Democracy and the General Will

Throughout the generations political thinkers have struggled with the tensions between public and private interests. Rousseau went to great lengths to stress the importance of the ‘general will,’ and the need for such a will to trump individual interests. For his time Rousseau was fairly radical in believing that a group of democratically representatives should elected who would pursue the general will. It has now become almost universally accepted that such representative democracy is the fairest and most attractive political system. However, in our rush to embrace various forms of democracy, we have failed to properly examine the problem of the general will. Instead people have rashly assumed that a government elected through some form of democratic process automatically represents the general will. However, this is by no means necessarily the case. Even if we assume that a general will can be said to exist (which is an arguable point in itself), for such a will to be manifest in an elected government, that government would have to be significantly free of undue influence both internally and externally. However, everyone knows this not to be the case. First of all, significant numbers of people simply don’t take part in the democratic process in many countries. But perhaps more importantly the democratic process itself is increasingly subject to the influence of moneyed interests, and as a result governments that are supposed to represent a general will really represent a fairly narrow interest of a relatively small elite. This problem is made even more difficult by the fact that international pressures significantly hamper what a national government is able to do regardless of its goals.

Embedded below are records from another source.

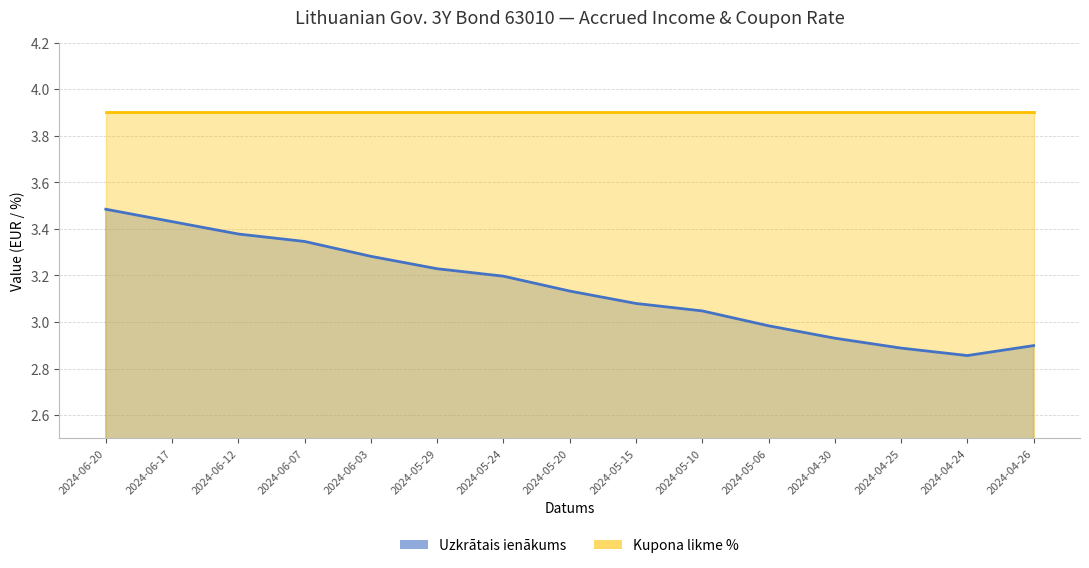

Reading left to right, list all the values displayed in this chart.

Uzkrātais ienākums: 2024-06-20=3.5	2024-06-17=3.4	2024-06-12=3.4	2024-06-07=3.3	2024-06-03=3.3	2024-05-29=3.2	2024-05-24=3.2	2024-05-20=3.1	2024-05-15=3.1	2024-05-10=3.0	2024-05-06=3.0	2024-04-30=2.9	2024-04-25=2.9	2024-04-24=2.9	2024-04-26=2.9
Kupona likme %: 2024-06-20=3.9	2024-06-17=3.9	2024-06-12=3.9	2024-06-07=3.9	2024-06-03=3.9	2024-05-29=3.9	2024-05-24=3.9	2024-05-20=3.9	2024-05-15=3.9	2024-05-10=3.9	2024-05-06=3.9	2024-04-30=3.9	2024-04-25=3.9	2024-04-24=3.9	2024-04-26=3.9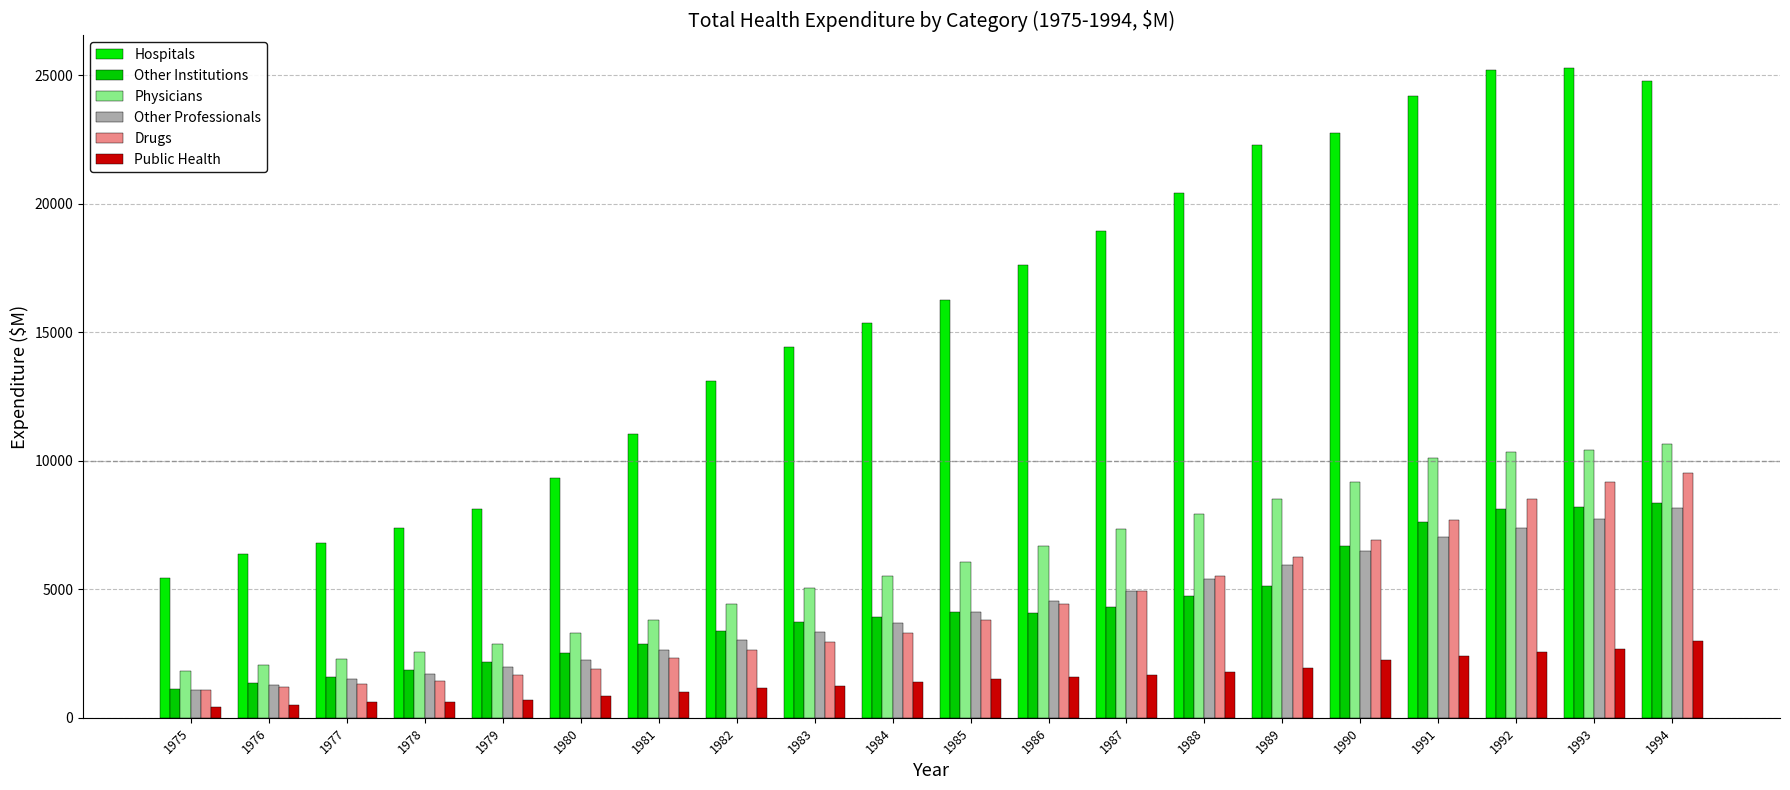

Are the bars horizontal?

No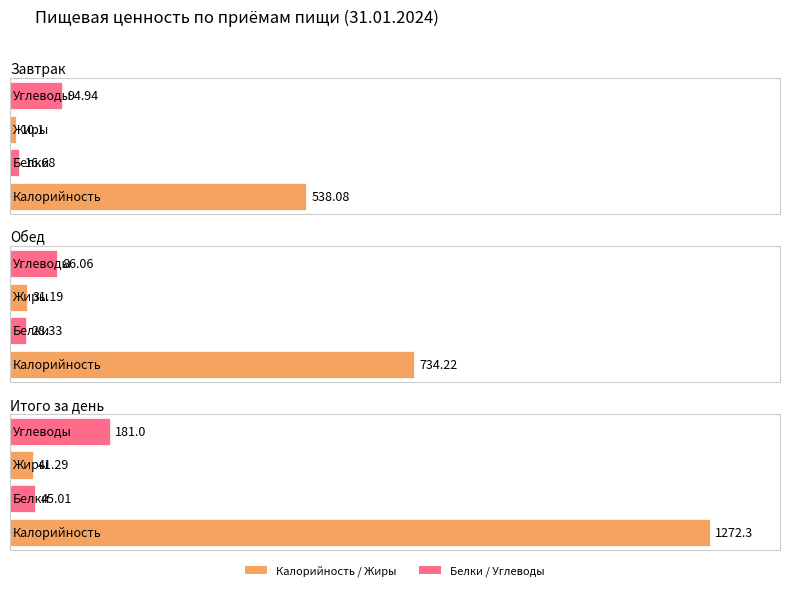

How many bars are there in each group?

4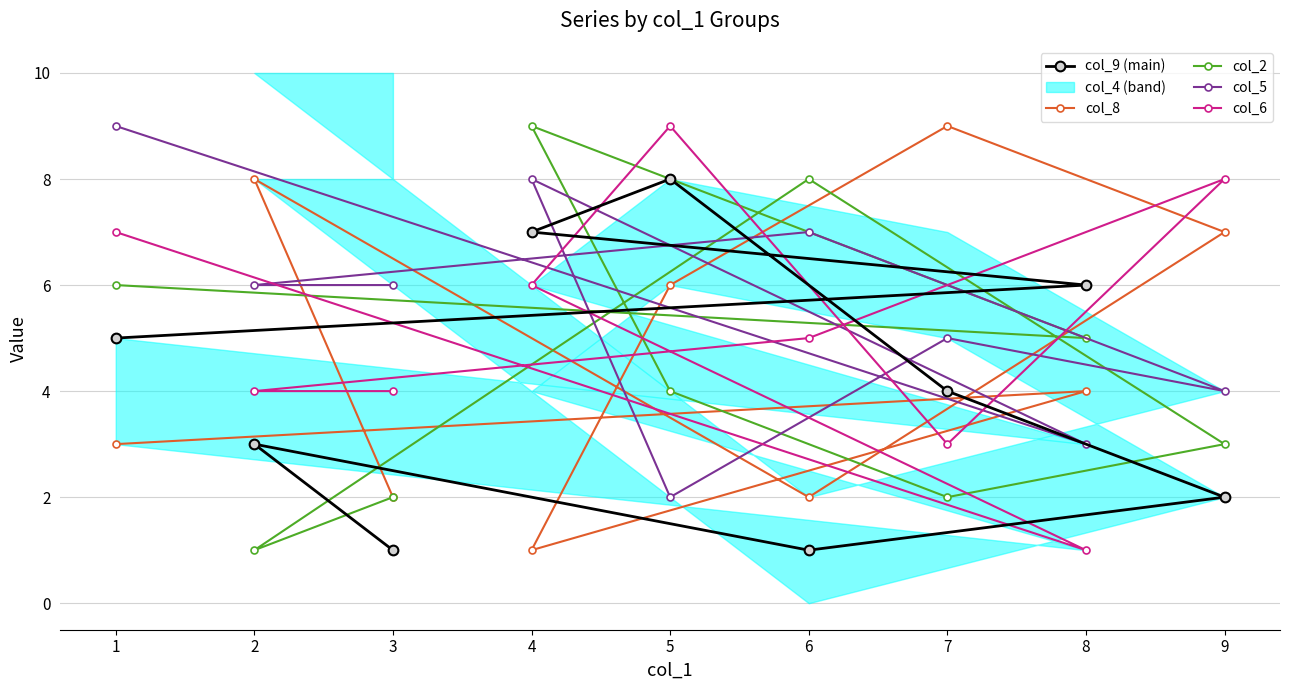

Rank the series at 3 from lowest to highest value.

col_9 (main), col_8, col_2, col_6, col_5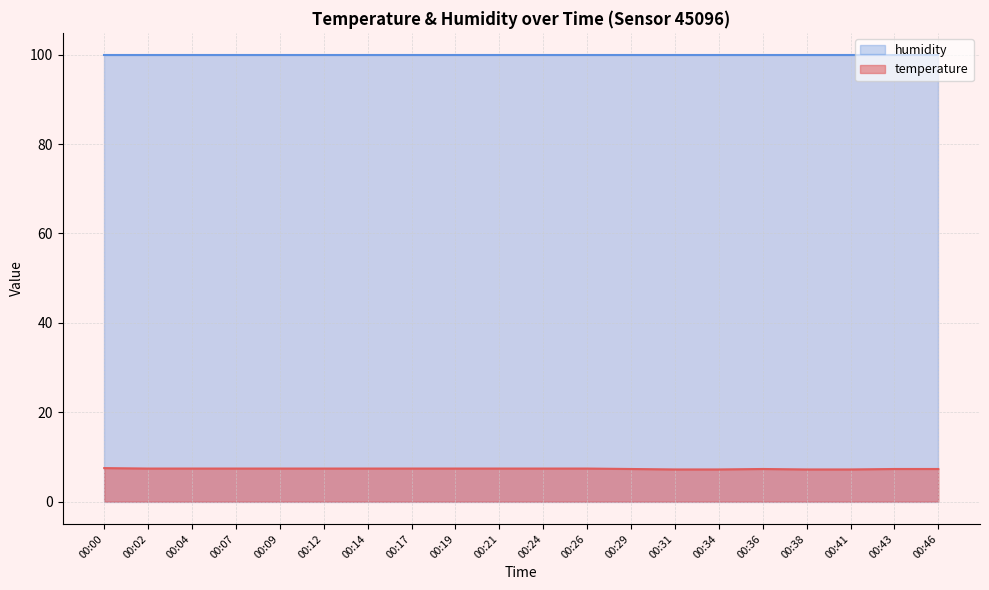

Rank the categories by value from highest to lowest.

00:00, 00:02, 00:04, 00:07, 00:09, 00:12, 00:14, 00:17, 00:19, 00:21, 00:24, 00:26, 00:29, 00:36, 00:43, 00:46, 00:31, 00:34, 00:38, 00:41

We are faced with a fundamental political problem. Democracy is the favoured way of forming and practicing a general will, but at the moment it seems unable to achieve this basic objective. Depressingly, this fundamental problem is not even on the political radar in most countries. And to make matters worse, when Western countries do not like the results of a democratic election they simply disregard the entire process. Hamas, for example came to power in an election that was promoted by the Western powers, but those very same powers refused to recognize the results because they had branded Hamas as a ‘terrorist’ organization. Elected governments all over the world have done questionable, and even evil, things. To call Hamas a terrorist organization while imagining that the US State is a paragon of virtue is irretrievably naive. Advocates of democracy must come to terms with this fact. In the meantime we have to advocate for the reformation of democracy itself so that it can, sometime in the future, truly represent a general will.